Lines before the one containing "East Suffolk residents" are excluded; reproduce that line and all lines after it in the entries below, exactly.

*** Opening of TASK DATA ***

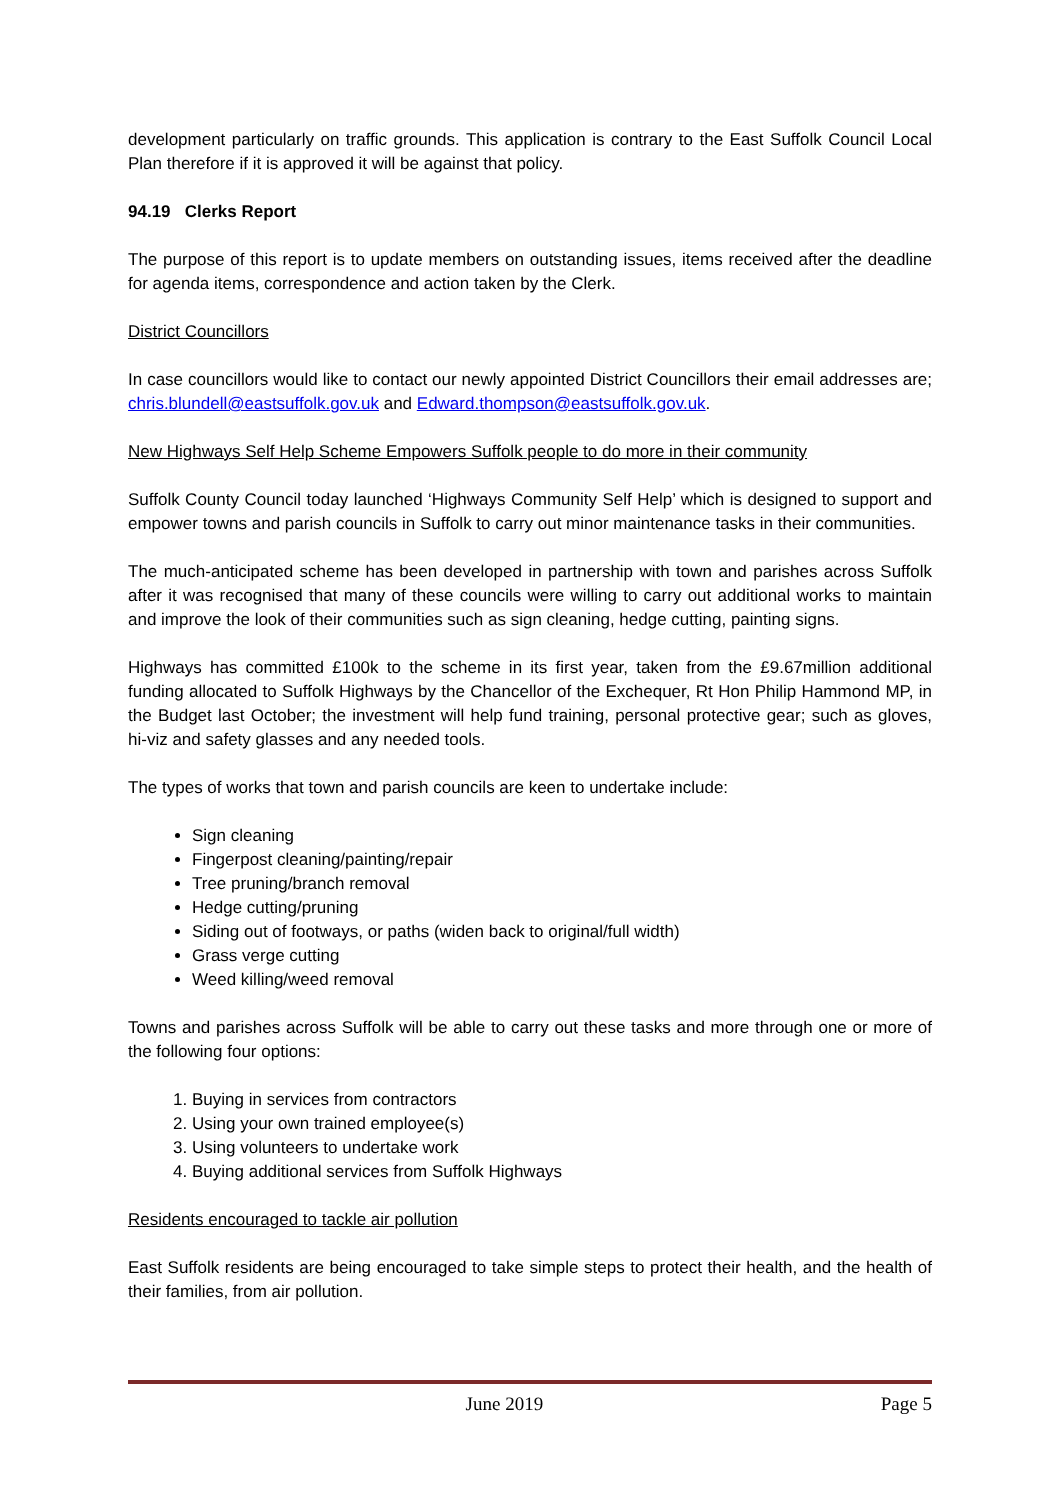development particularly on traffic grounds. This application is contrary to the East Suffolk Council Local Plan therefore if it is approved it will be against that policy.
94.19 Clerks Report
The purpose of this report is to update members on outstanding issues, items received after the deadline for agenda items, correspondence and action taken by the Clerk.
District Councillors
In case councillors would like to contact our newly appointed District Councillors their email addresses are; chris.blundell@eastsuffolk.gov.uk and Edward.thompson@eastsuffolk.gov.uk.
New Highways Self Help Scheme Empowers Suffolk people to do more in their community
Suffolk County Council today launched ‘Highways Community Self Help’ which is designed to support and empower towns and parish councils in Suffolk to carry out minor maintenance tasks in their communities.
The much-anticipated scheme has been developed in partnership with town and parishes across Suffolk after it was recognised that many of these councils were willing to carry out additional works to maintain and improve the look of their communities such as sign cleaning, hedge cutting, painting signs.
Highways has committed £100k to the scheme in its first year, taken from the £9.67million additional funding allocated to Suffolk Highways by the Chancellor of the Exchequer, Rt Hon Philip Hammond MP, in the Budget last October; the investment will help fund training, personal protective gear; such as gloves, hi-viz and safety glasses and any needed tools.
The types of works that town and parish councils are keen to undertake include:
Sign cleaning
Fingerpost cleaning/painting/repair
Tree pruning/branch removal
Hedge cutting/pruning
Siding out of footways, or paths (widen back to original/full width)
Grass verge cutting
Weed killing/weed removal
Towns and parishes across Suffolk will be able to carry out these tasks and more through one or more of the following four options:
1. Buying in services from contractors
2. Using your own trained employee(s)
3. Using volunteers to undertake work
4. Buying additional services from Suffolk Highways
Residents encouraged to tackle air pollution
East Suffolk residents are being encouraged to take simple steps to protect their health, and the health of their families, from air pollution.
June 2019 Page 5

*** Close of TASK DATA ***

### TASK RESULT
East Suffolk residents are being encouraged to take simple steps to protect their health, and the health of their families, from air pollution.
June 2019 Page 5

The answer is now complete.